= Seton Identification Products =

Product supplier

Seton Identification Products is a supplier of safety, labeling and signage products based in Buffalo, NY. Seton manufactures and distributes workplace safety equipment, facility marking applications, and traffic & parking signage, as well as warehouse and facility security products. It sells 57,000 products and has subsidiaries in 14 countries. It is a subsidiary of Brady Corporation of Milwaukee, Wisconsin.

==History==
Seton was founded in 1956 as the Seton Name Plate Corporation in New Haven by Fenmore R. Seton.
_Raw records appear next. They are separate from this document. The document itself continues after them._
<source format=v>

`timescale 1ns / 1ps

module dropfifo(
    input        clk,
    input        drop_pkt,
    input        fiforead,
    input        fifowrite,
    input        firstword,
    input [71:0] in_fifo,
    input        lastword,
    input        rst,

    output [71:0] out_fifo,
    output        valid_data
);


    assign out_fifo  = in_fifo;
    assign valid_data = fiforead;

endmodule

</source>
While still in the Air Force, in free time, Seton and his wife Phyllis started a part-time mail order business from their home, specializing in personalized Christmas cards for individuals with the surname 'Smith'. To meet the demand for their product, the Setons purchased a small table-top hot-stamping machine. In 1952, they purchased an attachment for their stamping machine to make doorbell nameplates. They went on to produce display boards for local hardware stores. In 1954, the service manager of a large Carrier Air Conditioning contractor in New Haven noticed one of the Setons' display boards and requested that they produce some specialized nameplates for his company.

By 1962, the company was handling a six-figure government order. The nameplate business grew rapidly, and Seton added another line, mail-order sales of industrial products. These products included pipe markers, safety signs, property identification tags, emblems, and truck signs. Seton became a specialist in a field known today as "business-to-business direct marketing".
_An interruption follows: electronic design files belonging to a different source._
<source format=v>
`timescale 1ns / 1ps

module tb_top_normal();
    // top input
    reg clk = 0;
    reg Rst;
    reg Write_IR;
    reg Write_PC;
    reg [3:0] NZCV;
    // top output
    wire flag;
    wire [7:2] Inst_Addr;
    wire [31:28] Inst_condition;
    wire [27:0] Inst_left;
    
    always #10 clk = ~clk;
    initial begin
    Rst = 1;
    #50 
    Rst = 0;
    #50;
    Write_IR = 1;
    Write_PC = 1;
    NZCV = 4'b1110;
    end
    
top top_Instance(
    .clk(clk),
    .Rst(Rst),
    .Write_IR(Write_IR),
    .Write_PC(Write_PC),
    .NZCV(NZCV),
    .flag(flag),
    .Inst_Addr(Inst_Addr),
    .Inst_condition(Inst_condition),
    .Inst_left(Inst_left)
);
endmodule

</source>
In 1967, after years of reliance on flyers as their main source of marketing and advertising, the company published its first catalog, mailed to over 110,000 prospects. By the 1970s, annual sales were around $5 million, with 20–25% margins. By 1974, the company's mailing list had grown to over one million, and the catalog boasted that Seton offered "America's most complete line of signs, decals, plaques, trophies, tags and labels."

W.H. Brady bought Seton in 1981 when Fenmore Seton retired, and in 1983 the company moved to a new 85000 sqft plant in Branford. By 1988, Seton's catalog mailings rose to 8 million, and sales in 2002 were $160 million. Fenmore Seton died in 2003, aged 85. Phyllis Seton died on August 8, 2019, at the age of 98.

In 2013, Brady announced the closure of the Branford plant.